## Available records
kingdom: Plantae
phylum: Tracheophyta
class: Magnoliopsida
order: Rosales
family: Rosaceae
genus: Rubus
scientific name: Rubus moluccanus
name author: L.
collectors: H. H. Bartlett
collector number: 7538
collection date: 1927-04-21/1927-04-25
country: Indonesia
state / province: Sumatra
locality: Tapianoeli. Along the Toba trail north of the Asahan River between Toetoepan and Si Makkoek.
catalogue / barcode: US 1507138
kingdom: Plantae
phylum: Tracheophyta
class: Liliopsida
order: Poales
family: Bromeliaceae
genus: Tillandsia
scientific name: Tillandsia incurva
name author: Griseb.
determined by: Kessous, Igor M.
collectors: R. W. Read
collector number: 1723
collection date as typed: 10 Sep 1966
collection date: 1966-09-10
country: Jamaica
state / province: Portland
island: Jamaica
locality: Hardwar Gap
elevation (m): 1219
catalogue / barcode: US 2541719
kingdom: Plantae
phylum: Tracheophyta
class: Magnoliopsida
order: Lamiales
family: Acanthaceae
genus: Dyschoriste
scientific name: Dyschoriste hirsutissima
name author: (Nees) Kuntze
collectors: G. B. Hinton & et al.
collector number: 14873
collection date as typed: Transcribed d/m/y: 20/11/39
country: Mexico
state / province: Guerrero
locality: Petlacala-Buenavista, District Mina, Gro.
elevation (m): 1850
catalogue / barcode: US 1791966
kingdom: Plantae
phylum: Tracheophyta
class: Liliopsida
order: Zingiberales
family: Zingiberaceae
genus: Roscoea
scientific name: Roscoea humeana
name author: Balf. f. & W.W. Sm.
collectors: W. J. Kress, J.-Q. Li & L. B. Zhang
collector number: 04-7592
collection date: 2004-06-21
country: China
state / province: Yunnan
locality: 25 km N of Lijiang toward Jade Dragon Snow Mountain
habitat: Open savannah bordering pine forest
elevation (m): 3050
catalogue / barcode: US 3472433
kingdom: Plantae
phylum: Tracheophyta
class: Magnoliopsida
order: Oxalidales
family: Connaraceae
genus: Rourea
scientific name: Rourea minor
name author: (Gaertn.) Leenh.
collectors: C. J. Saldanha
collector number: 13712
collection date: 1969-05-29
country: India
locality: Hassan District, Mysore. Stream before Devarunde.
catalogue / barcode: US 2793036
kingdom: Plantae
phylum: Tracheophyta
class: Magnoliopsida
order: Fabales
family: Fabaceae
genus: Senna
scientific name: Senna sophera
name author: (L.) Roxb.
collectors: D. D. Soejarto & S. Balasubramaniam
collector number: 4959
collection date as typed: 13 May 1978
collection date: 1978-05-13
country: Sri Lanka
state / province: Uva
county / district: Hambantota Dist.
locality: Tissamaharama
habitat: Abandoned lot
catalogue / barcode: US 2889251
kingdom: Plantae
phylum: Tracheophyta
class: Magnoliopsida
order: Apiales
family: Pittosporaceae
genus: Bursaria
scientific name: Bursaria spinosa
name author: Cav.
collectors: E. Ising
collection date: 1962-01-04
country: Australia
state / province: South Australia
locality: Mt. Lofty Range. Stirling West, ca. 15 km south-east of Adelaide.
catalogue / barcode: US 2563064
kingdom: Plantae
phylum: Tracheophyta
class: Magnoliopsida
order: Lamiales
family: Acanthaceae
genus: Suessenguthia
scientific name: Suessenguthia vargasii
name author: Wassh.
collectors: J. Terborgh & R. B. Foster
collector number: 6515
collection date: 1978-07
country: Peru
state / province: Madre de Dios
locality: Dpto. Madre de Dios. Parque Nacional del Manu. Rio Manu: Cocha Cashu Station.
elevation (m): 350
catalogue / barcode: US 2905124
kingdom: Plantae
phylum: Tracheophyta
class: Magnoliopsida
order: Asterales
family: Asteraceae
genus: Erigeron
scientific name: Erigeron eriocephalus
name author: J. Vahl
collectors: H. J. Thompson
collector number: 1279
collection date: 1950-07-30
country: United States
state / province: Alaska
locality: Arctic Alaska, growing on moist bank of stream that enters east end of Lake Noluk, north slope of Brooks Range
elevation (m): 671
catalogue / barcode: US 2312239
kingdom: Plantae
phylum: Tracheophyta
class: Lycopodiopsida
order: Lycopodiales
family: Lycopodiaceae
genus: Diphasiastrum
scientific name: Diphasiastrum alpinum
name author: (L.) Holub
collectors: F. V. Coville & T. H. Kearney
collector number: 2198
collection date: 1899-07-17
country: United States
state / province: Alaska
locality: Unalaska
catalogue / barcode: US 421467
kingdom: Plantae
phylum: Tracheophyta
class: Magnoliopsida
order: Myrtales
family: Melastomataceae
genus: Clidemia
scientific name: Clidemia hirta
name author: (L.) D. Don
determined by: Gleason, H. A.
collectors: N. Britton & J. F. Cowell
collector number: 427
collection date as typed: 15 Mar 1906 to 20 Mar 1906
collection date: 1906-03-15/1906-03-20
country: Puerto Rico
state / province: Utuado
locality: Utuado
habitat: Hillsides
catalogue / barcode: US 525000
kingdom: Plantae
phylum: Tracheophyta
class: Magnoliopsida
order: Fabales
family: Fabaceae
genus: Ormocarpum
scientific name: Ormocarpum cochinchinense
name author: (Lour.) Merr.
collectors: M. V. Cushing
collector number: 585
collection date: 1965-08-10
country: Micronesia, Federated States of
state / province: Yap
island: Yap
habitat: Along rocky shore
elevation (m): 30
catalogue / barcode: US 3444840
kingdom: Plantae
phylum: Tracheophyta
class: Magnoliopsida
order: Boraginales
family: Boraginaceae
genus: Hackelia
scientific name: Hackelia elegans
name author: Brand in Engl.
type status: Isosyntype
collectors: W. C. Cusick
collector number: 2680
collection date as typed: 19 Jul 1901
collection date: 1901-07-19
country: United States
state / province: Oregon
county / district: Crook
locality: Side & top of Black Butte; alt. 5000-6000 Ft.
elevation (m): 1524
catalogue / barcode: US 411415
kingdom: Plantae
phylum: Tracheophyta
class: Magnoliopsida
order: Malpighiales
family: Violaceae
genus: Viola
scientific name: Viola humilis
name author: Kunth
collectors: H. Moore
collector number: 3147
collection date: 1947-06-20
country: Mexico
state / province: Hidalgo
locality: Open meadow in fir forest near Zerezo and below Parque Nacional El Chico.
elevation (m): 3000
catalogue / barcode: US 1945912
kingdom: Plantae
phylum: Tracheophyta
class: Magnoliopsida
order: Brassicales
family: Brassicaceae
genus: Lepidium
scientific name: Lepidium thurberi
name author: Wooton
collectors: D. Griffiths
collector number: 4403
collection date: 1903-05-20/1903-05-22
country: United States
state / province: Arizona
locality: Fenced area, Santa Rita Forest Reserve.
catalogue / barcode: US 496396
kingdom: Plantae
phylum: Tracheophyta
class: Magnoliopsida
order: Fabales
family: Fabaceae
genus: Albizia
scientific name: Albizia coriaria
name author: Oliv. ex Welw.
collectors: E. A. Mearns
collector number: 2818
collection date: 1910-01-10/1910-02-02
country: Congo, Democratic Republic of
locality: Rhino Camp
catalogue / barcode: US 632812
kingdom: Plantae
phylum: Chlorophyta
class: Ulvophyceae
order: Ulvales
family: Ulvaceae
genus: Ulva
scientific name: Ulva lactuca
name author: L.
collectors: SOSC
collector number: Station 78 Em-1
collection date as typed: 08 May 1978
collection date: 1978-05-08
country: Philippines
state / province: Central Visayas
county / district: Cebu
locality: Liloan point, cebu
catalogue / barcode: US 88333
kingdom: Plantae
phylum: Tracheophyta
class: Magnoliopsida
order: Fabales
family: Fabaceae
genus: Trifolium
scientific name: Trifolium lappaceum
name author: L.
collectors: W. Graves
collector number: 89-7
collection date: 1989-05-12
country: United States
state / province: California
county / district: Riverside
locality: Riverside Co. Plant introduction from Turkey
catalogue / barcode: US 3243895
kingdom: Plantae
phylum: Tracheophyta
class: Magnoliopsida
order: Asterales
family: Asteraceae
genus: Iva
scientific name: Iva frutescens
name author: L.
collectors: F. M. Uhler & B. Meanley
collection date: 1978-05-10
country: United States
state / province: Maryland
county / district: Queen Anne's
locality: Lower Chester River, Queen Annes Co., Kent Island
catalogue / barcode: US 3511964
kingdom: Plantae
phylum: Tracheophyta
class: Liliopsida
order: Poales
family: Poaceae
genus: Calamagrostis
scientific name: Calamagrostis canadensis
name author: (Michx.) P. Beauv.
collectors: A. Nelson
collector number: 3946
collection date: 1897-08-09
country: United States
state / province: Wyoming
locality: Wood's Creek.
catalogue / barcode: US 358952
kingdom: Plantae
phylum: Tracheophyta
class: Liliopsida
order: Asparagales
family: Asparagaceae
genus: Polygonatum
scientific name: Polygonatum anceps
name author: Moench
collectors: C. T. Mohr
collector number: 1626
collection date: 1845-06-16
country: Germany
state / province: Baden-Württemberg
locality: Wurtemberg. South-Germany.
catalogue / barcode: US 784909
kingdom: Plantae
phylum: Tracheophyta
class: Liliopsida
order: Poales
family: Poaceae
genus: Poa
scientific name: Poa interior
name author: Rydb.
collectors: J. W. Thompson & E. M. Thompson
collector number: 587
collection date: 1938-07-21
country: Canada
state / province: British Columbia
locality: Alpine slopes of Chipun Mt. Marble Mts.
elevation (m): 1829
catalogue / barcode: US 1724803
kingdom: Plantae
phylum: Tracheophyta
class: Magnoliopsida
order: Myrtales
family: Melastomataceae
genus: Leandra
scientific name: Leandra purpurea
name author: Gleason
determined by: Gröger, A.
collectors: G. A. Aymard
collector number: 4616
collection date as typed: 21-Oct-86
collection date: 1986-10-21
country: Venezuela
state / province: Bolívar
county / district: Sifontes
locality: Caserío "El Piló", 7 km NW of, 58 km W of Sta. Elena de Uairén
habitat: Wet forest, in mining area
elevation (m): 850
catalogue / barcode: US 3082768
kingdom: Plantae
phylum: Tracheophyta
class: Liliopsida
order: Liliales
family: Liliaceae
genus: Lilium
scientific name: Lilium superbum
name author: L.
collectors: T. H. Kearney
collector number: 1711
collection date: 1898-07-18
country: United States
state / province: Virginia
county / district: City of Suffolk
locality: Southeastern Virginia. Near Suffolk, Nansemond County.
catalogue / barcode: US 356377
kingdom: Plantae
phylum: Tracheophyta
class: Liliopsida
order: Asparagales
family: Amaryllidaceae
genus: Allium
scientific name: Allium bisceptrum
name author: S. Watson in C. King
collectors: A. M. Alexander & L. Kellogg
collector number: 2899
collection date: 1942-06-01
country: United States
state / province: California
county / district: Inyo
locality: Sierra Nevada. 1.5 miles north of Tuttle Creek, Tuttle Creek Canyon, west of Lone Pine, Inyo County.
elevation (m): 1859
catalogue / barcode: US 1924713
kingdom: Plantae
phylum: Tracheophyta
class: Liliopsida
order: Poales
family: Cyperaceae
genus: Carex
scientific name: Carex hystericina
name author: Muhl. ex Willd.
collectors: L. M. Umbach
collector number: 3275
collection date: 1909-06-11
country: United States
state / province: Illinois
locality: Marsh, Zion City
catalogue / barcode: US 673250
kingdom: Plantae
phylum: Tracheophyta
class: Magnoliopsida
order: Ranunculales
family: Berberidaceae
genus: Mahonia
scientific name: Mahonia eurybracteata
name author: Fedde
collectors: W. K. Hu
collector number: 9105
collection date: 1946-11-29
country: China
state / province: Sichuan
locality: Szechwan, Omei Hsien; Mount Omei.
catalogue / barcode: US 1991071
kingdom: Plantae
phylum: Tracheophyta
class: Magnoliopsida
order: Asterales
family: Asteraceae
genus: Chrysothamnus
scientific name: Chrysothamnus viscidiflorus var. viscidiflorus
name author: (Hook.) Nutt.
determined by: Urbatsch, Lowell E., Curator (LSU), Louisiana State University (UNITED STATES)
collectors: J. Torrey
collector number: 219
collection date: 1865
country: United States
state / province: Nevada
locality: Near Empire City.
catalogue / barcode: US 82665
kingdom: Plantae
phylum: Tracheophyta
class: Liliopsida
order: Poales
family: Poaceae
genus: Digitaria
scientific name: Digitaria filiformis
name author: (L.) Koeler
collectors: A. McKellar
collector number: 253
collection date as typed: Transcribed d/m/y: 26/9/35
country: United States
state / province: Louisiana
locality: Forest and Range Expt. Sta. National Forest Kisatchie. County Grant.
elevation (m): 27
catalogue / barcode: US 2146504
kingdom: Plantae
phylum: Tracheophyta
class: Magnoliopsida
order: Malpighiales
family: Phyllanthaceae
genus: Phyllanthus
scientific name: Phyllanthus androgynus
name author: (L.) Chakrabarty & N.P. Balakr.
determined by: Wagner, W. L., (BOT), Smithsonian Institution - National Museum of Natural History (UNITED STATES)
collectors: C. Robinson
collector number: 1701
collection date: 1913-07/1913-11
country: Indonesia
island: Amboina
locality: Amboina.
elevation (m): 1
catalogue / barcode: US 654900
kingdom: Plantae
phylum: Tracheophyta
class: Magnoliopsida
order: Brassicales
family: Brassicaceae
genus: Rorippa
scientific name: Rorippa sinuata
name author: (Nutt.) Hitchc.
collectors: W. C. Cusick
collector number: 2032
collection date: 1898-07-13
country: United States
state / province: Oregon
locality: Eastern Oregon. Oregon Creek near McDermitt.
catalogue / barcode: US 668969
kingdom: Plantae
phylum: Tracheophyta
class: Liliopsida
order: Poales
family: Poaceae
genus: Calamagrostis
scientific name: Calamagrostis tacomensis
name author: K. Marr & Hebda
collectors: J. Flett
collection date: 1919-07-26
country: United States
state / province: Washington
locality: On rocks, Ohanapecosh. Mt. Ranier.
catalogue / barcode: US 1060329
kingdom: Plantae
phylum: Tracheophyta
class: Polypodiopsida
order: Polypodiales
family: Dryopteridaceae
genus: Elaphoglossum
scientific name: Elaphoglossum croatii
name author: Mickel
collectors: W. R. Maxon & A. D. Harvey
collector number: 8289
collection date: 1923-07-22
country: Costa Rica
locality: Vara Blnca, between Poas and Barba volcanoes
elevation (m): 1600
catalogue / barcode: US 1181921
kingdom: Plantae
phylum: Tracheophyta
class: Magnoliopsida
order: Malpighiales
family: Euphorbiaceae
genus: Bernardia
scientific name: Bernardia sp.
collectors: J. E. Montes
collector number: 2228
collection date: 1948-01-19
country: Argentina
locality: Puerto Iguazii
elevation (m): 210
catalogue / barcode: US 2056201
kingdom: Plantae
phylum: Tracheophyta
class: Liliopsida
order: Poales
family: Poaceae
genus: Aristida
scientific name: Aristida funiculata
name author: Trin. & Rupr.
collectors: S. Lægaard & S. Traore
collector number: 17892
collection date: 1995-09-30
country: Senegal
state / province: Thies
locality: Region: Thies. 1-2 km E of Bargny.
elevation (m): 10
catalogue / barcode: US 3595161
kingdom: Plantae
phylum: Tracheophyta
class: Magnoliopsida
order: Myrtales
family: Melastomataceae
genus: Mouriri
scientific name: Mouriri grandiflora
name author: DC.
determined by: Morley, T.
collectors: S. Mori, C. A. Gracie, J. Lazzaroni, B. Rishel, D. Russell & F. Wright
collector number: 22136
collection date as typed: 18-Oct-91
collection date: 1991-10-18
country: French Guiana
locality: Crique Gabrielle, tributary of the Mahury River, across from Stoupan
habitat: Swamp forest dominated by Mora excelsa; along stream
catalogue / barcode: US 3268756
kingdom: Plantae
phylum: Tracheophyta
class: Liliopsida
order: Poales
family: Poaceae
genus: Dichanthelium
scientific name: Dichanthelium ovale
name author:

## Stated goal
Starting with the line with "name author: (L.) Roxb." and going on through the line with "collection date: 1950-07-30", write these lines again with "locality" swapped for "site" and nothing else changed.

## Result for this task
name author: (L.) Roxb.
collectors: D. D. Soejarto & S. Balasubramaniam
collector number: 4959
collection date as typed: 13 May 1978
collection date: 1978-05-13
country: Sri Lanka
state / province: Uva
county / district: Hambantota Dist.
site: Tissamaharama
habitat: Abandoned lot
catalogue / barcode: US 2889251
kingdom: Plantae
phylum: Tracheophyta
class: Magnoliopsida
order: Apiales
family: Pittosporaceae
genus: Bursaria
scientific name: Bursaria spinosa
name author: Cav.
collectors: E. Ising
collection date: 1962-01-04
country: Australia
state / province: South Australia
site: Mt. Lofty Range. Stirling West, ca. 15 km south-east of Adelaide.
catalogue / barcode: US 2563064
kingdom: Plantae
phylum: Tracheophyta
class: Magnoliopsida
order: Lamiales
family: Acanthaceae
genus: Suessenguthia
scientific name: Suessenguthia vargasii
name author: Wassh.
collectors: J. Terborgh & R. B. Foster
collector number: 6515
collection date: 1978-07
country: Peru
state / province: Madre de Dios
site: Dpto. Madre de Dios. Parque Nacional del Manu. Rio Manu: Cocha Cashu Station.
elevation (m): 350
catalogue / barcode: US 2905124
kingdom: Plantae
phylum: Tracheophyta
class: Magnoliopsida
order: Asterales
family: Asteraceae
genus: Erigeron
scientific name: Erigeron eriocephalus
name author: J. Vahl
collectors: H. J. Thompson
collector number: 1279
collection date: 1950-07-30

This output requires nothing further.